## Vorgegebener Text
* * * * *
Aus dieser alltagssprachlichen Perspektive heraus sind nach Brinker (1991, S. 126) unter Textsorte „komplexe Muster sprachlicher Kommunikation“ zu verstehen, die innerhalb der Sprachgemeinschaft im Laufe der Zeit auf Grund bestimmter kommunikativer Bedürfnisse entstanden sind. Ein ähnliches Verständnis äußert Schildt (1987, S. 194), der unter Textsorten „die unter handlungstheoretischen Aspekten gewonnenen Produkte sprachlichen Handelns“ versteht, „deren Produktion konkrete gesellschaftliche Bedürfnisse zugrunde liegen.“. Dies entspricht auch den Einteilungen der Potsdamer Schule, zu der Michel, Starke und Schmidt gezählt werden (Keßler & Sommerfeldt, 1997). Deren Texttypologisierung entstand anhand von Kommunikationsabsichten bzw. Textfunktionen. Das hat die Einteilung in Textklassen: „informierende, aktivierende, klärende, kontaktierende“ (Schmidt, 1981, S. 43) zur Folge. Die eben genannten werden unterteilt in Texttypen, wie „sachbetont informierende, überzeugende, mobilisierende, interessierende, emotional bewegende“ (Schmidt, 1981, S. 43). Als „unterschiedliche Ausprägungen“ (Schmidt, 1981, S. 43) dieser Textarten werden von den Autoren um Schmidt die Textsorten benannt. Gemein ist allen Einteilungen, dass einer Textsorte bestimmte Texte zugeordnet werden können, die die gleiche Kommunikationsabsicht in sich tragen. Somit ist jeder einzelne Text stets Vertreter einer Textsorte. Die Kommunikationssituationen Rezeption und Produktion erfolgen also im Bewusstsein von Textsorten.

Der linguistische Textsortenbegriff ist geprägt durch die zwei Richtungen der sprachsystematisch ausgerichteten sowie der kommunikationsorientierten Textlinguistik. Gülich (1986, S.18), Brinker (1991, S.132) und andere gehen davon aus, dass nur der kommunikationsorientierte Ansatz dem alltagssprachlichen bzw. intuitiven Verständnis von Textsorten gerecht werden kann, da er zum einen die Begriffe verwendet, die Bestandteil des Alltagswissens der Kommunikationsteilnehmer sind und zum anderen sich an den unterschiedlichen Kommunikationssituationen orientiert.
* * * * *
## Bereitgestelltes Material
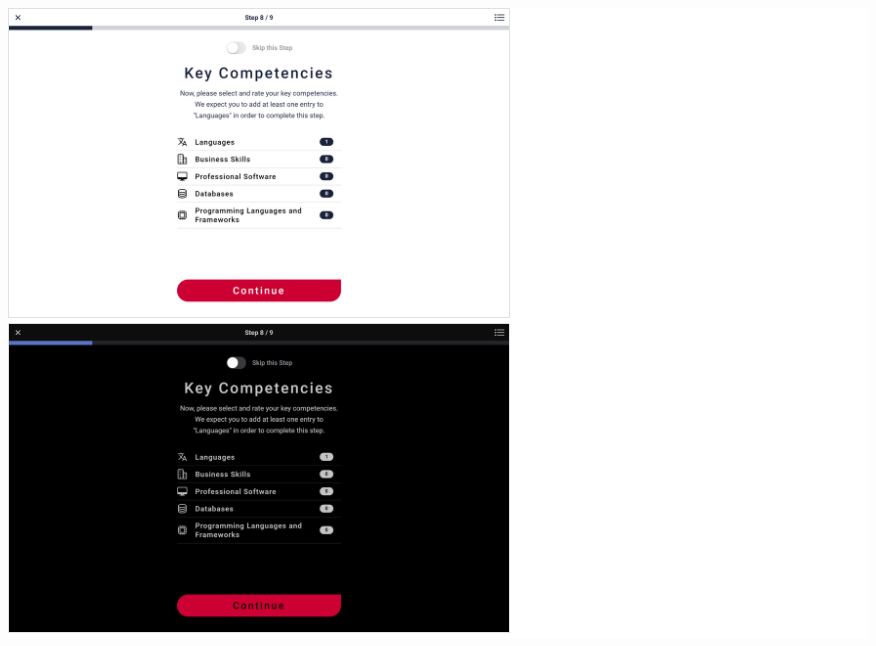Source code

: <img src="images/frontend/platforms--key-competencies--ios--tablet.png" width="500px" style="border: 1px solid #e0e0e0;">

<img src="images/frontend/platforms--key-competencies--ios--tablet--dark-mode.png" width="500px" style="border: 1px solid #e0e0e0;">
* * * * *
## Liste der Aufgaben
1) Gib aus dem Text über Textsorten die Stelle wörtlich wieder, die mit „Der linguistische Textsortenbegriff“ beginnt und bis einschließlich „unterschiedlichen Kommunikationssituationen orientiert.“ reicht.
2) Welche Textklassen ergeben sich laut dem Text über Textsorten nach Schmidt aus der Typologisierung der Potsdamer Schule?

## Antworten je Aufgabe
1)
Der linguistische Textsortenbegriff ist geprägt durch die zwei Richtungen der sprachsystematisch ausgerichteten sowie der kommunikationsorientierten Textlinguistik. Gülich (1986, S.18), Brinker (1991, S.132) und andere gehen davon aus, dass nur der kommunikationsorientierte Ansatz dem alltagssprachlichen bzw. intuitiven Verständnis von Textsorten gerecht werden kann, da er zum einen die Begriffe verwendet, die Bestandteil des Alltagswissens der Kommunikationsteilnehmer sind und zum anderen sich an den unterschiedlichen Kommunikationssituationen orientiert.

2) Informierende, aktivierende, klärende und kontaktierende Textklassen.